Using load balancers, however, has a couple of disadvantages, the most obvious one being that each load balancer comes with a cost. If you have an application that exposes tens or even hundreds of services, you clearly do not want to fire up a load balancer for each of them. This is where an ingress comes into play, which can distribute incoming HTTP(S) traffic across various services and which we will study in one of the next posts.

There is one important point when working with load balancer services – do not forget to delete the service when you are done! Otherwise, the load balancer will continue to run and create charges, even if it is not used. So delete all services before shutting down your cluster and if in doubt, use aws elb describe-load-balancers to check for orphaned load balancers.

Creating services in Python

Let us close this post by looking into how services can be provisioned in Python. First, we need to create a service object and populate its metadata. This is done using the following code snippet.

service = client.V1Service()
service.api_version = "v1"
service.kind = "Service"
metadata = client.V1ObjectMeta(name="alpine-service")
service.metadata = metadata
service.type="LoadBalancer"

Now we assemble the service specification and attach it to the service object.
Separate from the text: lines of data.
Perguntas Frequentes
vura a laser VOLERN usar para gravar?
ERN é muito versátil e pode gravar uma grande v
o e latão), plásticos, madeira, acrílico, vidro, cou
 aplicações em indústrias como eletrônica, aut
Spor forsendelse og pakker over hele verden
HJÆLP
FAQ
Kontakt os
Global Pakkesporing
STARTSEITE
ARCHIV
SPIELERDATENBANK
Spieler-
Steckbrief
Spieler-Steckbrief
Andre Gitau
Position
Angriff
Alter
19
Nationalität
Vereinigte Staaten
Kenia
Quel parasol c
spec = client.V1ServiceSpec()
selector = {"app": "alpine"}
spec.selector = selector
spec.type="LoadBalancer"
port = client.V1ServicePort(
              port = 8080, 
              protocol = "TCP", 
              target_port = 80 )
spec.ports = [port]
service.spec = spec

Finally, we authenticate, create an API endpoint and submit the creation request.

config.load_kube_config()
api = client.CoreV1Api()
api.create_namespaced_service(
         namespace="default", 
         body=service)

If you have cloned my GitHub repository, you will find a script network/create_service.py that contains the full code for this and that you can run to try this out (do not forget to delete the existing service before running this).